82. Consequently, in the absence of consent, there is an infringement of the rights of the proprietor of the mark. The aim of [the APR] is to combat the marketing of counterfeit and pirated goods which infringe intellectual property rights and it would therefore be strange if the proprietor of such rights could not use customs information to protect these rights in other judicial contexts by seeking to prevent parallel imports.

The Hague District Court also noted that Armani had still based part of its claim on counterfeiting. The court concluded that trademark infringement had occurred since it was clear that the importer would be unable to proof that the goods were authorised to be marketed in the European Economic Area by Armani (or an authorised licensee of Armani). Hence, the courts had no reason to assess whether the goods were counterfeit.

Comment

The Hague District Court's decision essentially confirms that information obtained by Customs under the EU Anti-piracy Regulation may be used in civil procedures to determine whether IP rights have been infringed and such civil procedures under the regulation are not limited to counterfeit procedures. The use of information to initiate a parallel import matter is therefore allowed.

Customs authorities throughout the European Union continue to respond differently to this issue due to the scope of the EU Anti-piracy Regulation. In some jurisdictions, IP rights holders receive all relevant information on the involved parties (eg, declarant, consignor and consignee) together with the first notification. However, in other jurisdictions, Customs will provide such information only after they have received a confirmation from the IP rights holder that the goods are counterfeit. For instance, Dutch customs authorities have previously refused to share information on the parties involved unless confirmation was given that the seized goods were counterfeit. Given the aims of the EU Anti-piracy Regulation, IP rights holders and harmonised IP laws, customs authorities' refusal to share relevant information is arguably unjustified.

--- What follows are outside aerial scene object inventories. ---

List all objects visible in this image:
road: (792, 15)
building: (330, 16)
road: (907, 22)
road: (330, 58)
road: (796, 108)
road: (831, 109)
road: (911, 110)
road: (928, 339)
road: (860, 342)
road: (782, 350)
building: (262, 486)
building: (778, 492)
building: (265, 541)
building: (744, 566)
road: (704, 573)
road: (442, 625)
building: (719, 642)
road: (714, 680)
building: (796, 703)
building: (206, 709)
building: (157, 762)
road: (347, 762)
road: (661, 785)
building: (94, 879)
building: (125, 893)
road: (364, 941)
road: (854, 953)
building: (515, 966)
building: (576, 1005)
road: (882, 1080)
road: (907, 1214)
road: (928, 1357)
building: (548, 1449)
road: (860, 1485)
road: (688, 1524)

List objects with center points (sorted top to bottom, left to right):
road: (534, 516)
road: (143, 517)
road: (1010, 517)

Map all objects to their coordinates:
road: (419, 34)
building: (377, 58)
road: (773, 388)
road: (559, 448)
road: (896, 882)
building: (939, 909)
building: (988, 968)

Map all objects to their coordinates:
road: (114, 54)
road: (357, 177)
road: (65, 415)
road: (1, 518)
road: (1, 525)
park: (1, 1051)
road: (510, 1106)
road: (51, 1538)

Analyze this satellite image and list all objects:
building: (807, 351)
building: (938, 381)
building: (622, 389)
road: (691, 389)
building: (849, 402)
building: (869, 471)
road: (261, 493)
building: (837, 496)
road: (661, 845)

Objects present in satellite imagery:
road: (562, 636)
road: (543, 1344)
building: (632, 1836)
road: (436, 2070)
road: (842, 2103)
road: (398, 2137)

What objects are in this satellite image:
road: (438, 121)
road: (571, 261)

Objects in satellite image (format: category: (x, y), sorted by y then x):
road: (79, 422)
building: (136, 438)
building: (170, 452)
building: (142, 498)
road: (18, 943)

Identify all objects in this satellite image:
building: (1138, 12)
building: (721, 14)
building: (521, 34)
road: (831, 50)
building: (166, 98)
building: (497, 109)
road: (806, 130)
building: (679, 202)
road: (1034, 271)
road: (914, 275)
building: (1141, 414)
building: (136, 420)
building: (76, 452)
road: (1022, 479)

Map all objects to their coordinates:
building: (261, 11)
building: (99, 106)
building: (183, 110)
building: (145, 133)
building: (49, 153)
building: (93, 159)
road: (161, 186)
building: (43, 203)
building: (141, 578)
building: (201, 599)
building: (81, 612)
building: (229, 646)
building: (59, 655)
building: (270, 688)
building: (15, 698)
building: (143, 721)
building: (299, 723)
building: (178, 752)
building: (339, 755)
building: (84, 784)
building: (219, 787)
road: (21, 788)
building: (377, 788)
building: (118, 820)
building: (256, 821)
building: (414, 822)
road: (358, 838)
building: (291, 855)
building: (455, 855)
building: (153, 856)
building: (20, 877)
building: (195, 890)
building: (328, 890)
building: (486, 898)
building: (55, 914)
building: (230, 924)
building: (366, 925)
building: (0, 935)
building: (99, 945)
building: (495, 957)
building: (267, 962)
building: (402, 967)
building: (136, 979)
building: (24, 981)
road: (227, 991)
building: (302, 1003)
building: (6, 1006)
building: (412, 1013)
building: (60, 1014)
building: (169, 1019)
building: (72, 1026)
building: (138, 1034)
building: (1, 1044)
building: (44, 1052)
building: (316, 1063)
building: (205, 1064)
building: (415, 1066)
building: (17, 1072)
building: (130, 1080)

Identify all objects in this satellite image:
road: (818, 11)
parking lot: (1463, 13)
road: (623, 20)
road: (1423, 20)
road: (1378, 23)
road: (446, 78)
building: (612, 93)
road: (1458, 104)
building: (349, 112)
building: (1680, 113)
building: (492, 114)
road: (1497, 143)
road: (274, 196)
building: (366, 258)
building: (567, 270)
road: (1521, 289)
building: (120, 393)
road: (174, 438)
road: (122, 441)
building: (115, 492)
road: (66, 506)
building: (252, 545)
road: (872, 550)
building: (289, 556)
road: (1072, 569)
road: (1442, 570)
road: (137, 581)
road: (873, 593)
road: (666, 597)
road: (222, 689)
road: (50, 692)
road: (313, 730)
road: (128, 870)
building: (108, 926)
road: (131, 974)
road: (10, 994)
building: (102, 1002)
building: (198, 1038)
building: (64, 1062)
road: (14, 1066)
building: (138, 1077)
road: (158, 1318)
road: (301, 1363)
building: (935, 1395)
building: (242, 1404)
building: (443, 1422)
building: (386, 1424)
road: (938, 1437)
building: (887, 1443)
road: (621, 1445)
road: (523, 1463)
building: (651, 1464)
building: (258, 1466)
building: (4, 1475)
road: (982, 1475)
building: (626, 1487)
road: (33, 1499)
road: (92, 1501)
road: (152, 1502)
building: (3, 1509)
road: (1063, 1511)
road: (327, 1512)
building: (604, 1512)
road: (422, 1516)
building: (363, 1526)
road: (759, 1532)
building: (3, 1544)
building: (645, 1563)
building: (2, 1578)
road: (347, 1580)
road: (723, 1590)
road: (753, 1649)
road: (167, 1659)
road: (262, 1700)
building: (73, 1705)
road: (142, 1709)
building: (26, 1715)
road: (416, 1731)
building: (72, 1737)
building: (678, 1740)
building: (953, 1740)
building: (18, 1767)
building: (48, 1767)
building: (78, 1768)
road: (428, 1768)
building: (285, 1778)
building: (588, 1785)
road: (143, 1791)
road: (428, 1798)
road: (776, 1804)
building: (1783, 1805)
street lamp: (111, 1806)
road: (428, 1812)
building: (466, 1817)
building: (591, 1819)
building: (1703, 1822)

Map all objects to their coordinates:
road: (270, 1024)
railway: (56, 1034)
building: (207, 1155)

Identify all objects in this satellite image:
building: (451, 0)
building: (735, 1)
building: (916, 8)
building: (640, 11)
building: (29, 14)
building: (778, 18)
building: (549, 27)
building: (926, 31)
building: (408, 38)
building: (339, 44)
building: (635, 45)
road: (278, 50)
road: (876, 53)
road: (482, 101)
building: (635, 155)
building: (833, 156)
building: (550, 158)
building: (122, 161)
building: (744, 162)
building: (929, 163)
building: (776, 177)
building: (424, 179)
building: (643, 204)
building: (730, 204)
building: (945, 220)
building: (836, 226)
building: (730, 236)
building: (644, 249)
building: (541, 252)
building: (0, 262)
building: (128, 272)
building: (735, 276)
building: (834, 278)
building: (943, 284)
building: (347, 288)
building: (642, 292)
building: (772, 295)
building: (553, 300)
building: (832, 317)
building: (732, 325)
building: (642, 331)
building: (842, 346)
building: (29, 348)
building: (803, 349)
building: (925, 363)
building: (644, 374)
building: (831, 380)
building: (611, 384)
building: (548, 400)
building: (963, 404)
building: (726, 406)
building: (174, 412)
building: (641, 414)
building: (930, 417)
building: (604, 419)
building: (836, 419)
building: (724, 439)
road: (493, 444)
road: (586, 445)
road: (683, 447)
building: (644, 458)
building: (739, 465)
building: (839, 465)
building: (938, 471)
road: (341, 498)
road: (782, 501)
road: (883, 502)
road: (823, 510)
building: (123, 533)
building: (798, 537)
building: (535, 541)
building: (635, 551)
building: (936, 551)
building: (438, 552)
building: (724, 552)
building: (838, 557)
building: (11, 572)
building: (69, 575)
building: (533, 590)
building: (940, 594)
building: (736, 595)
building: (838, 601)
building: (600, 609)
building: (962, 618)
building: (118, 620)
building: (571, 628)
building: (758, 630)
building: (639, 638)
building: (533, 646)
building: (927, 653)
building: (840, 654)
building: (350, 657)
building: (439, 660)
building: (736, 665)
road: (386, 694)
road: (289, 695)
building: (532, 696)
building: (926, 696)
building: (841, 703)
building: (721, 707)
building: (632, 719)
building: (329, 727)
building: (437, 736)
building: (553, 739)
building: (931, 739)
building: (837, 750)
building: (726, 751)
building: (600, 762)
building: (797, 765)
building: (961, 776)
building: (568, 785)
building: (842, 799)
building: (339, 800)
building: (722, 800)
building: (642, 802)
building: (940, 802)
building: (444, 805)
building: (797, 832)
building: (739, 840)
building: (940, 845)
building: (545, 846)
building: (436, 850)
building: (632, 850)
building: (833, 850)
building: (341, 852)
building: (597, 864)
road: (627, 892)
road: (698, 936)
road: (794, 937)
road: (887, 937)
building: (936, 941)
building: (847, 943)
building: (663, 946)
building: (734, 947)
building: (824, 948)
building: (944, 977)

Another related question concerns whether customs authorities will uphold the customs detention pending the proceedings to determine whether an IP right has been infringed. Under the EU Anti-piracy Regulation, Customs will hold seized goods for up to 20 working days. The detention will in any case be upheld if within said period the IP rights holder initiates a civil action on the basis of the goods being counterfeit. Certain custom authorities take the view that they must release the goods if the initiated civil procedure is based not on counterfeits, but on (for example) unauthorised parallel imports. In practice, the IP rights holder in such instances was required to arrange a civil seizure through the courts in order to prevent the goods being released to the consignee.

The Hague District Court's decision further indicated that parallel import cases must be regarded as proceedings to determine whether IP rights have been infringed under Article 21 of the EU Anti-piracy Regulation. Therefore, if a civil procedure is initiated based on unauthorised parallel imports instead of counterfeits or pirated goods, Customs should keep the detention ongoing pending the civil procedure. While customs authorities under the EU Anti-piracy Regulation might not have an active duty to seize parallel imported goods, it would detract from the purpose of the regulation if they released goods that are the subject of a civil action to determine whether they are infringing, regardless of the specific ground for the infringement.

Endnotes

(1) The Hague District Court, 15 April 2020 (Armani v ITG).